START PASSAGE

Snake eating its tail: how can synthetic data possibly work for training AI?
LLM training has exhausted all existing human data. So, we're now training LLMs on synthetic datasets, i.e., data produced by the LLM itself.
The strange thing is that training on synthetic data works for training LLMs.
To repeat this strangeness: training an LLM on data that it produced produces a better LLM. But how can this work?
Isn't this the snake eating its tail? Isn't this like a dung beetle growing by eating its own feces? It almost seems to go against conservation of energy.
After all, LLMs are just interpolation, aren't they? This process seems like it would lead to a closed loop of cannibalism, a form of self-cannibalism where quality inevitably degrades.
My hypothesis is that training a model with synthetic data is less like a snake eating its own tail and more like learning from imaginative variations of things you already know. I'll describe this with some analogies.
Hypothesis: Thinking in an Empty Room
Let's start with a thought experiment. We, as humans, explore ideas just by thinking more.
If you were put in an empty room with only a blank notepad and a pen, could you come out of that room with significantly more knowledge than when you went in, given time and no other external stimulation?
This is a situation where there's very little new data about the world, yet my answer is yes. I'm still able to create new knowledge.
If you were left in this room forever, would you run out of things to think?
I think the answer is no. You would never run out of things to think about, even though there's no new external stimulus. (I'd go mad due to the lack of social stimulation, but that's besides the point. I'd keep thinking in my madness).
Assuming I came out of the room before I lost my sanity, I imagine I'd have gained knowledge while in the room.
The analogy here is that the LLM is the thing that can keep thinking forever, using just its existing thoughts and building on them.
Like us in the white room, we create new knowledge from combining and varying existing data.

END PASSAGE

• THE PROBLEM: From the post on synthetic data, extract everything from "If you were left" down to "varying existing data.". You can ignore the rows; nothing here depends on them.

START GIVEN DATA

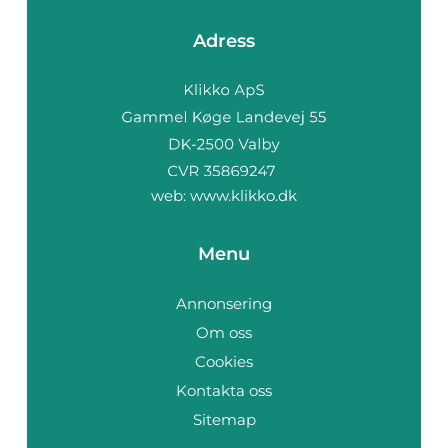
Adress
web:
www.klikko.dk
Menu
Annonsering
Om oss
Cookies
Kontakta oss
Sitemap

END GIVEN DATA

• SOLVED EXERCISE:
If you were left in this room forever, would you run out of things to think?
I think the answer is no. You would never run out of things to think about, even though there's no new external stimulus. (I'd go mad due to the lack of social stimulation, but that's besides the point. I'd keep thinking in my madness).
Assuming I came out of the room before I lost my sanity, I imagine I'd have gained knowledge while in the room.
The analogy here is that the LLM is the thing that can keep thinking forever, using just its existing thoughts and building on them.
Like us in the white room, we create new knowledge from combining and varying existing data.